Top of Dataset content

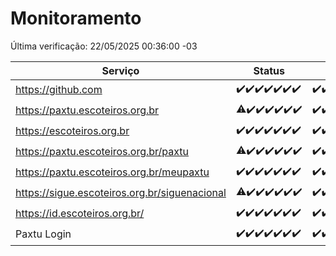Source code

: # Monitoramento

Última verificação: 22/05/2025 00:36:00 -03

|Serviço|Status|Últimas 24h|
|---|---|---|
|https://github.com|<span title="2025-05-15: OK=23">✔️</span><span title="2025-05-16: OK=23">✔️</span><span title="2025-05-17: OK=23">✔️</span><span title="2025-05-18: OK=23">✔️</span><span title="2025-05-19: OK=23">✔️</span><span title="2025-05-20: OK=23">✔️</span><span title="2025-05-21: OK=3">✔️</span>|<span title="21/05/2025 01:13:00 -03 : 200">✔️</span><span title="21/05/2025 02:10:00 -03 : 200">✔️</span><span title="21/05/2025 03:14:00 -03 : 200">✔️</span><span title="21/05/2025 04:09:00 -03 : 200">✔️</span><span title="21/05/2025 05:13:00 -03 : 200">✔️</span><span title="21/05/2025 06:10:00 -03 : 200">✔️</span><span title="21/05/2025 07:10:00 -03 : 200">✔️</span><span title="21/05/2025 08:08:00 -03 : 200">✔️</span><span title="21/05/2025 09:18:00 -03 : 200">✔️</span><span title="21/05/2025 10:23:00 -03 : 200">✔️</span><span title="21/05/2025 11:10:00 -03 : 200">✔️</span><span title="21/05/2025 12:10:00 -03 : 200">✔️</span><span title="21/05/2025 13:12:00 -03 : 200">✔️</span><span title="21/05/2025 14:08:00 -03 : 200">✔️</span><span title="21/05/2025 15:13:00 -03 : 200">✔️</span><span title="21/05/2025 16:07:00 -03 : 200">✔️</span><span title="21/05/2025 17:10:00 -03 : 200">✔️</span><span title="21/05/2025 18:08:00 -03 : 200">✔️</span><span title="21/05/2025 19:08:00 -03 : 200">✔️</span><span title="21/05/2025 20:09:00 -03 : 200">✔️</span><span title="21/05/2025 21:47:00 -03 : 200">✔️</span><span title="21/05/2025 23:27:00 -03 : 200">✔️</span><span title="22/05/2025 00:36:00 -03 : 200">✔️</span>|
|https://paxtu.escoteiros.org.br|<span title="2025-05-15: OK=22, Falhas=1">⚠️</span><span title="2025-05-16: OK=23">✔️</span><span title="2025-05-17: OK=23">✔️</span><span title="2025-05-18: OK=23">✔️</span><span title="2025-05-19: OK=23">✔️</span><span title="2025-05-20: OK=23">✔️</span><span title="2025-05-21: OK=3">✔️</span>|<span title="21/05/2025 01:13:00 -03 : 200">✔️</span><span title="21/05/2025 02:10:00 -03 : 200">✔️</span><span title="21/05/2025 03:14:00 -03 : 200">✔️</span><span title="21/05/2025 04:09:00 -03 : 200">✔️</span><span title="21/05/2025 05:13:00 -03 : 200">✔️</span><span title="21/05/2025 06:10:00 -03 : 200">✔️</span><span title="21/05/2025 07:10:00 -03 : 200">✔️</span><span title="21/05/2025 08:08:00 -03 : 200">✔️</span><span title="21/05/2025 09:18:00 -03 : 200">✔️</span><span title="21/05/2025 10:23:00 -03 : 200">✔️</span><span title="21/05/2025 11:10:00 -03 : 200">✔️</span><span title="21/05/2025 12:10:00 -03 : 200">✔️</span><span title="21/05/2025 13:12:00 -03 : 200">✔️</span><span title="21/05/2025 14:08:00 -03 : 200">✔️</span><span title="21/05/2025 15:13:00 -03 : 200">✔️</span><span title="21/05/2025 16:07:00 -03 : 200">✔️</span><span title="21/05/2025 17:10:00 -03 : 200">✔️</span><span title="21/05/2025 18:08:00 -03 : 200">✔️</span><span title="21/05/2025 19:08:00 -03 : 200">✔️</span><span title="21/05/2025 20:09:00 -03 : 200">✔️</span><span title="21/05/2025 21:47:00 -03 : 200">✔️</span><span title="21/05/2025 23:27:00 -03 : 200">✔️</span><span title="22/05/2025 00:36:00 -03 : 200">✔️</span>|
|https://escoteiros.org.br|<span title="2025-05-15: OK=23">✔️</span><span title="2025-05-16: OK=23">✔️</span><span title="2025-05-17: OK=23">✔️</span><span title="2025-05-18: OK=23">✔️</span><span title="2025-05-19: OK=23">✔️</span><span title="2025-05-20: OK=23">✔️</span><span title="2025-05-21: OK=3">✔️</span>|<span title="21/05/2025 01:13:00 -03 : 200">✔️</span><span title="21/05/2025 02:10:00 -03 : 200">✔️</span><span title="21/05/2025 03:14:00 -03 : 200">✔️</span><span title="21/05/2025 04:09:00 -03 : 200">✔️</span><span title="21/05/2025 05:13:00 -03 : 200">✔️</span><span title="21/05/2025 06:10:00 -03 : 200">✔️</span><span title="21/05/2025 07:10:00 -03 : 200">✔️</span><span title="21/05/2025 08:08:00 -03 : 200">✔️</span><span title="21/05/2025 09:18:00 -03 : 200">✔️</span><span title="21/05/2025 10:23:00 -03 : 200">✔️</span><span title="21/05/2025 11:10:00 -03 : 200">✔️</span><span title="21/05/2025 12:10:00 -03 : 200">✔️</span><span title="21/05/2025 13:12:00 -03 : 200">✔️</span><span title="21/05/2025 14:08:00 -03 : 200">✔️</span><span title="21/05/2025 15:13:00 -03 : 200">✔️</span><span title="21/05/2025 16:07:00 -03 : 200">✔️</span><span title="21/05/2025 17:10:00 -03 : 200">✔️</span><span title="21/05/2025 18:08:00 -03 : 200">✔️</span><span title="21/05/2025 19:08:00 -03 : 200">✔️</span><span title="21/05/2025 20:09:00 -03 : 200">✔️</span><span title="21/05/2025 21:47:00 -03 : 200">✔️</span><span title="21/05/2025 23:27:00 -03 : 200">✔️</span><span title="22/05/2025 00:36:00 -03 : 200">✔️</span>|
|https://paxtu.escoteiros.org.br/paxtu|<span title="2025-05-15: OK=22, Falhas=1">⚠️</span><span title="2025-05-16: OK=23">✔️</span><span title="2025-05-17: OK=23">✔️</span><span title="2025-05-18: OK=23">✔️</span><span title="2025-05-19: OK=23">✔️</span><span title="2025-05-20: OK=23">✔️</span><span title="2025-05-21: OK=2">✔️</span>|<span title="21/05/2025 00:36:00 -03 : 200">✔️</span><span title="21/05/2025 01:13:00 -03 : 200">✔️</span><span title="21/05/2025 02:10:00 -03 : 200">✔️</span><span title="21/05/2025 03:14:00 -03 : 200">✔️</span><span title="21/05/2025 04:09:00 -03 : 200">✔️</span><span title="21/05/2025 05:13:00 -03 : 200">✔️</span><span title="21/05/2025 06:10:00 -03 : 200">✔️</span><span title="21/05/2025 07:10:00 -03 : 200">✔️</span><span title="21/05/2025 08:08:00 -03 : 200">✔️</span><span title="21/05/2025 09:18:00 -03 : 200">✔️</span><span title="21/05/2025 10:23:00 -03 : 200">✔️</span><span title="21/05/2025 11:10:00 -03 : 200">✔️</span><span title="21/05/2025 12:10:00 -03 : 200">✔️</span><span title="21/05/2025 13:12:00 -03 : 200">✔️</span><span title="21/05/2025 14:08:00 -03 : 200">✔️</span><span title="21/05/2025 15:13:00 -03 : 200">✔️</span><span title="21/05/2025 16:07:00 -03 : 200">✔️</span><span title="21/05/2025 17:10:00 -03 : 200">✔️</span><span title="21/05/2025 18:08:00 -03 : 200">✔️</span><span title="21/05/2025 19:08:00 -03 : 200">✔️</span><span title="21/05/2025 20:09:00 -03 : 200">✔️</span><span title="21/05/2025 21:47:00 -03 : 200">✔️</span><span title="21/05/2025 23:27:00 -03 : 200">✔️</span><span title="22/05/2025 00:36:00 -03 : 200">✔️</span>|
|https://paxtu.escoteiros.org.br/meupaxtu|<span title="2025-05-15: OK=23">✔️</span><span title="2025-05-16: OK=23">✔️</span><span title="2025-05-17: OK=23">✔️</span><span title="2025-05-18: OK=23">✔️</span><span title="2025-05-19: OK=23">✔️</span><span title="2025-05-20: OK=23">✔️</span><span title="2025-05-21: OK=2">✔️</span>|<span title="21/05/2025 00:36:00 -03 : 200">✔️</span><span title="21/05/2025 01:13:00 -03 : 200">✔️</span><span title="21/05/2025 02:10:00 -03 : 200">✔️</span><span title="21/05/2025 03:14:00 -03 : 200">✔️</span><span title="21/05/2025 04:09:00 -03 : 200">✔️</span><span title="21/05/2025 05:13:00 -03 : 200">✔️</span><span title="21/05/2025 06:10:00 -03 : 200">✔️</span><span title="21/05/2025 07:10:00 -03 : 200">✔️</span><span title="21/05/2025 08:08:00 -03 : 200">✔️</span><span title="21/05/2025 09:18:00 -03 : 200">✔️</span><span title="21/05/2025 10:23:00 -03 : 200">✔️</span><span title="21/05/2025 11:10:00 -03 : 200">✔️</span><span title="21/05/2025 12:10:00 -03 : 200">✔️</span><span title="21/05/2025 13:12:00 -03 : 200">✔️</span><span title="21/05/2025 14:08:00 -03 : 200">✔️</span><span title="21/05/2025 15:13:00 -03 : 200">✔️</span><span title="21/05/2025 16:07:00 -03 : 200">✔️</span><span title="21/05/2025 17:10:00 -03 : 200">✔️</span><span title="21/05/2025 18:08:00 -03 : 200">✔️</span><span title="21/05/2025 19:08:00 -03 : 200">✔️</span><span title="21/05/2025 20:09:00 -03 : 200">✔️</span><span title="21/05/2025 21:47:00 -03 : 200">✔️</span><span title="21/05/2025 23:27:00 -03 : 200">✔️</span><span title="22/05/2025 00:36:00 -03 : 200">✔️</span>|
|https://sigue.escoteiros.org.br/siguenacional|<span title="2025-05-15: OK=22, Falhas=1">⚠️</span><span title="2025-05-16: OK=23">✔️</span><span title="2025-05-17: OK=23">✔️</span><span title="2025-05-18: OK=23">✔️</span><span title="2025-05-19: OK=23">✔️</span><span title="2025-05-20: OK=23">✔️</span><span title="2025-05-21: OK=2">✔️</span>|<span title="21/05/2025 00:36:00 -03 : 200">✔️</span><span title="21/05/2025 01:13:00 -03 : 200">✔️</span><span title="21/05/2025 02:10:00 -03 : 200">✔️</span><span title="21/05/2025 03:14:00 -03 : 200">✔️</span><span title="21/05/2025 04:09:00 -03 : 200">✔️</span><span title="21/05/2025 05:13:00 -03 : 200">✔️</span><span title="21/05/2025 06:10:00 -03 : 200">✔️</span><span title="21/05/2025 07:10:00 -03 : 200">✔️</span><span title="21/05/2025 08:08:00 -03 : 200">✔️</span><span title="21/05/2025 09:18:00 -03 : 200">✔️</span><span title="21/05/2025 10:23:00 -03 : 200">✔️</span><span title="21/05/2025 11:10:00 -03 : 200">✔️</span><span title="21/05/2025 12:10:00 -03 : 200">✔️</span><span title="21/05/2025 13:12:00 -03 : 200">✔️</span><span title="21/05/2025 14:08:00 -03 : 200">✔️</span><span title="21/05/2025 15:13:00 -03 : 200">✔️</span><span title="21/05/2025 16:07:00 -03 : 200">✔️</span><span title="21/05/2025 17:10:00 -03 : 200">✔️</span><span title="21/05/2025 18:08:00 -03 : 200">✔️</span><span title="21/05/2025 19:08:00 -03 : 200">✔️</span><span title="21/05/2025 20:09:00 -03 : 200">✔️</span><span title="21/05/2025 21:47:00 -03 : 200">✔️</span><span title="21/05/2025 23:27:00 -03 : 200">✔️</span><span title="22/05/2025 00:36:00 -03 : 200">✔️</span>|
|https://id.escoteiros.org.br/|<span title="2025-05-15: OK=23">✔️</span><span title="2025-05-16: OK=23">✔️</span><span title="2025-05-17: OK=23">✔️</span><span title="2025-05-18: OK=23">✔️</span><span title="2025-05-19: OK=23">✔️</span><span title="2025-05-20: OK=23">✔️</span><span title="2025-05-21: OK=2">✔️</span>|<span title="21/05/2025 00:36:00 -03 : 200">✔️</span><span title="21/05/2025 01:13:00 -03 : 200">✔️</span><span title="21/05/2025 02:10:00 -03 : 200">✔️</span><span title="21/05/2025 03:14:00 -03 : 200">✔️</span><span title="21/05/2025 04:09:00 -03 : 200">✔️</span><span title="21/05/2025 05:13:00 -03 : 200">✔️</span><span title="21/05/2025 06:10:00 -03 : 200">✔️</span><span title="21/05/2025 07:10:00 -03 : 200">✔️</span><span title="21/05/2025 08:08:00 -03 : 200">✔️</span><span title="21/05/2025 09:18:00 -03 : 200">✔️</span><span title="21/05/2025 10:23:00 -03 : 200">✔️</span><span title="21/05/2025 11:10:00 -03 : 200">✔️</span><span title="21/05/2025 12:10:00 -03 : 200">✔️</span><span title="21/05/2025 13:12:00 -03 : 200">✔️</span><span title="21/05/2025 14:08:00 -03 : 200">✔️</span><span title="21/05/2025 15:13:00 -03 : 200">✔️</span><span title="21/05/2025 16:07:00 -03 : 200">✔️</span><span title="21/05/2025 17:10:00 -03 : 200">✔️</span><span title="21/05/2025 18:08:00 -03 : 200">✔️</span><span title="21/05/2025 19:08:00 -03 : 200">✔️</span><span title="21/05/2025 20:09:00 -03 : 200">✔️</span><span title="21/05/2025 21:47:00 -03 : 200">✔️</span><span title="21/05/2025 23:27:00 -03 : 200">✔️</span><span title="22/05/2025 00:36:00 -03 : 200">✔️</span>|
|Paxtu Login|<span title="2025-05-15: OK=23">✔️</span><span title="2025-05-16: OK=23">✔️</span><span title="2025-05-17: OK=23">✔️</span><span title="2025-05-18: OK=23">✔️</span><span title="2025-05-19: OK=23">✔️</span><span title="2025-05-20: OK=23">✔️</span><span title="2025-05-21: OK=2">✔️</span>|<span title="21/05/2025 00:36:00 -03 : 200">✔️</span><span title="21/05/2025 01:13:00 -03 : 200">✔️</span><span title="21/05/2025 02:10:00 -03 : 200">✔️</span><span title="21/05/2025 03:14:00 -03 : 200">✔️</span><span title="21/05/2025 04:09:00 -03 : 200">✔️</span><span title="21/05/2025 05:13:00 -03 : 200">✔️</span><span title="21/05/2025 06:10:00 -03 : 200">✔️</span><span title="21/05/2025 07:10:00 -03 : 200">✔️</span><span title="21/05/2025 08:08:00 -03 : 200">✔️</span><span title="21/05/2025 09:18:00 -03 : 200">✔️</span><span title="21/05/2025 10:23:00 -03 : 200">✔️</span><span title="21/05/2025 11:10:00 -03 : 200">✔️</span><span title="21/05/2025 12:10:00 -03 : 200">✔️</span><span title="21/05/2025 13:12:00 -03 : 200">✔️</span><span title="21/05/2025 14:08:00 -03 : 200">✔️</span><span title="21/05/2025 15:13:00 -03 : 200">✔️</span><span title="21/05/2025 16:07:00 -03 : 200">✔️</span><span title="21/05/2025 17:10:00 -03 : 200">✔️</span><span title="21/05/2025 18:08:00 -03 : 200">✔️</span><span title="21/05/2025 19:08:00 -03 : 200">✔️</span><span title="21/05/2025 20:09:00 -03 : 200">✔️</span><span title="21/05/2025 21:47:00 -03 : 200">✔️</span><span title="21/05/2025 23:27:00 -03 : 200">✔️</span><span title="22/05/2025 00:36:00 -03 : 200">✔️</span>|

Bottom of Dataset content

Exercise: Rewrite the stretch from the start of the records through the line containing "Última verificação: 22/05/2025 00:36:00 -03", swapping "Monitoramento" for "Disponibilidade" and keeping everything else unchanged. Leave the pictures out of your answer.

Result:
Source code

: # Disponibilidade

Última verificação: 22/05/2025 00:36:00 -03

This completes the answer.